Utah Republican Party Vice-Chair Testifies in Favor of Instant Runoff Voting

On July 19, Lowell Nelson, vice-chair of the Utah Republican Party, testified in favor of Instant Runoff Voting. He was testifying to a legislative committee which is meeting, even though the legislature is not in session. See this story. Nelson suggested the system would be useful in both partisan primaries, and general elections, for state and federal office.

Scholarly Journal Publishes Article on How California Would be Changed if it Used Proportional Representation

Political science professor Michael S. Latner and Kyle Roach have an article in the California Journal of Politics and Policy titled, “Mapping the Consequences of Electoral Reform”, which can be seen at this link. It sets forth the likely consequences if California used proportional representation for the lower house of its legislature, using sixteen 5-member districts. Thanks to Rob Richie for the link.

New Hampshire Secretary of State Agrees that Party Petition May be Circulated in Odd Years

On July 18, the New Hampshire Secretary of State’s office informed the New Hampshire Libertarian Party that it is free to start circulating the party petition at any time. The party petition for 2012 requires 13,698 valid signatures by August 8, 2012. This is a difficult petition drive in a low-population state, and is made more difficult by the state’s policy of only allowing one signature per petition sheet. The procedure has existed since 1996 and has only been used once, by the Libertarian Party in 2000.

However, using the party petition procedure has great advantages. The state will give a party column to any group that completes the party petition. But if unqualified parties use the easier independent procedure, all their nominees are squeezed into the “Other Candidates” column, although they do get a party label in small print next to the name of each nominee. Another big advantage is that the new party that successfully completes the party petition is then free to nominate for as many partisan offices as it wishes, without separate candidate petitions. And, if the party petition is completed fairly early in the process, the group is free to participate in any special legislative elections that may occur, without a separate petition.

Until the July 18 ruling was issued, the Secretary of State had been mulling over the idea that the party petition may not be circulated until January 1 of the election year. A law passed in 2009 does not permit independent candidate petitions to be circulated until January 1 of an election year. The Secretary of State had thought perhaps the same principle should apply to the party petition, although there is no statutory language supporting that restrictive position. Also, in 2009, a U.S. District Court in Rhode Island had ruled that it is unconstitutional to forbid groups from circulating a party petition in odd years, and in 2001 a U.S. District Court in Arkansas had made a similar ruling. Thanks to Gary Sinawski for the news.
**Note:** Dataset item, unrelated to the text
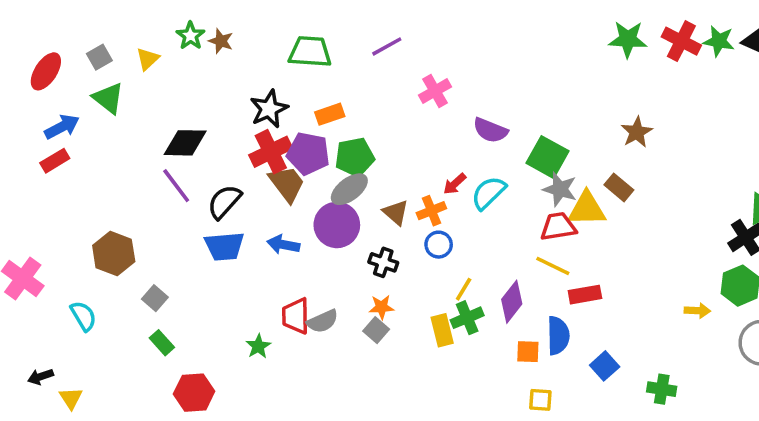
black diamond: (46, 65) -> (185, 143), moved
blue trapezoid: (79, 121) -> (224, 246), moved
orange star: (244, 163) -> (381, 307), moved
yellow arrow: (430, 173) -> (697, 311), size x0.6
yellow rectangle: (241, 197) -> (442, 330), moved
Tennessee Constitution Party and Green Party File New Ballot Access Lawsuit

On July 19, the Green Party of Tennessee, and the Constitution Party of Tennessee, jointly filed a new lawsuit in federal court, alleging that the new ballot access law passed this year is just as unconstitutional as the old one. As reported previously, in September 2010 the old law was held unconstitutional. In response, the 2011 session of the legislature deleted the language on the petition saying the signers are members, and moved the petition deadline from March to April. The case is Green Party of Tennessee et al v Hargett, middle district, 3:11-cv-00692. Here is the complaint.

New Florida Ballot Access Law, Although Still Horrible, Is Not as Bad as Reported Earlier

Ballot Access News erred when it reported that the new Florida ballot access law for minor party presidential candidates requires a petition signed by 4% of the last presidential vote, unless the minor party is recognized by the Federal Election Commission. The bill was amended on the day before it passed the legislature, so that parties not recognized by the FEC as national committees need a petition of 1% of the number of registered voters. The 4% provision was deleted by that last-minute amendment. BAN regrets the error. Thanks to Dan Winslow for this news.

Although the law is not as bad as had been reported, it still seems obviously unconstitutional. The Florida Constitution says, “The requirements for … a candidate of a minor party for placement of the candidate’s name on the ballot shall be no greater than the requirements for a candidate of the party having the largest number of registered voters.” The new law requires new parties (new parties can never be recognized by the FEC) in 2012 to submit 112,174 valid signatures, whereas the Democratic Party (the Florida party with the most registered voters) need not do anything to place its presidential nominee on the ballot except certify a list of presidential elector candidates, and the names of the Presidential and Vice-Presidential candidates they are pledged to, to the Secretary of State.

Furthermore, the petition is due July 15, months before the two major parties will be formally choosing their presidential tickets. The 2012 Democratic national convention is in September 2012.